Of course because I love it so, I have more than one edition of Joy in the Morning: a mass market UK Coronet paperback reprint published in the 1970s—badly printed with many typographical errors and missing quote marks, the British Everyman's Wodehouse hardcover uniform edition, a lovely if battered second edition Herbert Jenkins UK hardcover with a vibrant Frank Ford cartoon jacket, but I'm most fond of a dust-jacketless version of the same Herbert Jenkins hardcover (the one I'm reading in the photo). It's battered and bruised and bent. It shows clear signs of having been discarded from its former home in a lending section of Boots the Chemist: a green "Boots Booklovers Library" sticker is mostly still affixed to the front, and there's a small metal-ringed punched hole in the top of the spine. Things with rings through them are dear to my heart, but I especially love this copy because it is the first first edition of Wodehouse I ever bought when I was starting my collection. I remember distinctly buying it in a used bookshop outside Kew Gardens in London during my very first trip there, in 1983. I know as a former lending library book it's had lots of hands on it but I'm very happy it's in my hooves now. It feels like it's home. You can get your own hooves on a copy of Joy in the Morning by clicking on the usual Amazon link to the right. And, if you liked the sound of your own voice when you read the above bits aloud but wished you could do a better British accent, then you might enjoy the BBC Radio 4 full-cast dramatization of Joy in the Morning, a three-and-a-half hour radio play with Sir Michael Hordern as Jeeves and Richard Briers as Bertie, one of several Beeb audio adaptations of the Jeeves stories. It's no available in the US, but you can order it from England's Amazon.co.uk here The audio version is almost pitch-perfect—the actor playing Edwin the Boy Scout is an adult woman whose voice gets pretty annoying after a while—but that's a small price to pay for hearing Briers and Hordern in this world of delight.

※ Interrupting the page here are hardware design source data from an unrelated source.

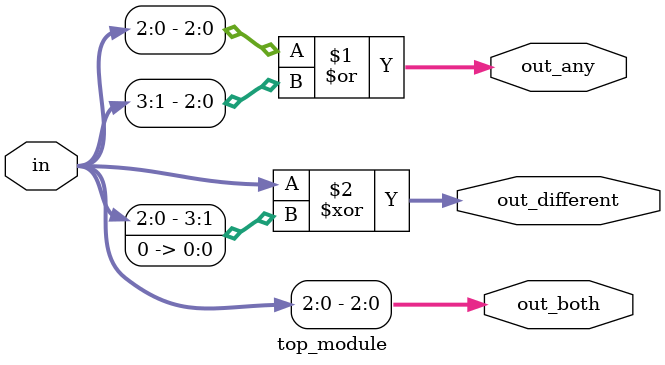
<source format=sv>
module top_module (
    input [3:0] in,
    output [2:0] out_both,
    output [3:0] out_any,
    output [3:0] out_different
);

assign out_both = in[2:0];
assign out_any = in[2:0] | in[3:1];
assign out_different = in ^ {in[2:0], 1'b0};

endmodule

</source>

But whichever you do, or both, or neither, please raise a cup of tea or a gin and tonic with me and salute Mister Wodehouse on his 126th grand birthday. Happy Birthday, Plum—and thanks for all the joy.

A Wodehouse a Week Index.


9 comments:

CLM said...

All right, I'm hooked! I don't seem to recall this one at all, so will hunt it up (hunt it down?).

km said...

[hugs little stuffed bull in sheer shared enthusiasm] Perfect, Bully, just perfect.

The only thing I can add is that every time I thought 'Oh, must make sure to mention [classic quote] in my comment' I scrolled down and there it was in the review - the Horror, the gazelles, the hippogriff and the porpentine. Bliss.

The only one still missing is the sequence in which Bertie finds himself unexpectedly in a position to plead for the marriage to his uncle:

"I suppose this was really the moment for embarking upon an impassioned defense of Boko, stressing his admirable qualities. Not being able to think of any, however, I remained silent, and he carried on."

km said...

P.S. - On the subject of audio versions, I need to put in a good word for Jonathan Cecil's pitch-perfect take on all the Jeeves stories - I'm not sure if they're still in print, but I found most at my local library.

Evan Waters said...

Oh, I've read this one! My first exposure to Wodehouse, even. A fine piece of writing, and I think you're on to something about how well constructed it is. It's deceptively simple on the page, but consider how much goes on.

SallyP said...

Ah Bertie, still my one true Wodehouse love. Thank you Bully for reviewing one of my favorite tales, AND Happy Birthday to Mr. Wodehouse!

Smashing!

suedenim said...

Off to the bookseller! Though I suppose he'll probably try to sell me a copy of "Wolverine: Origins" rather than an original Wodehouse. (A wolverine is much like a porpentine, though, I dare say?)

hydrogenguy said...

Terrific, Bully! This is the Wodehouse I'm Most in Want Of, for my collection.

And happy 126th to PGW. And he doesn't look a day over 110.

J.R. Jenks said...

I second km's high opinion of Jonathan Cecil's audio prowess. I've recently been listening to various audio versions of the Jeeves books and Jonathan Cecil's are the best.

Frederick Davidson, by way of contrast, has a croaking style of speaking that doesn't fit the material. In his reading of Jeeves and the Tie that Binds, Davidson's Jeeves voice would be better suited to Tolkein's Sméagol. And his Bertie Wooster voice is imbued with a winking hint of irony which is inappropriate, I think, and is much more distracting than Cecil's sympathetic portrayal of our sincere but mentally negligible protagonist.

Gil said...

Sir Bull,

In my endless searchings of the interwebs, I have uncovered this review of a biography of Wodehouse. I thought you and your dear readers might enjoy it:

http://www.exile.ru/articles/detail.php?ARTICLE_ID=12841&IBLOCK_ID=35

And thank you, my bovine absentee-mentor, for introducing me to the wonder of Wodehouse.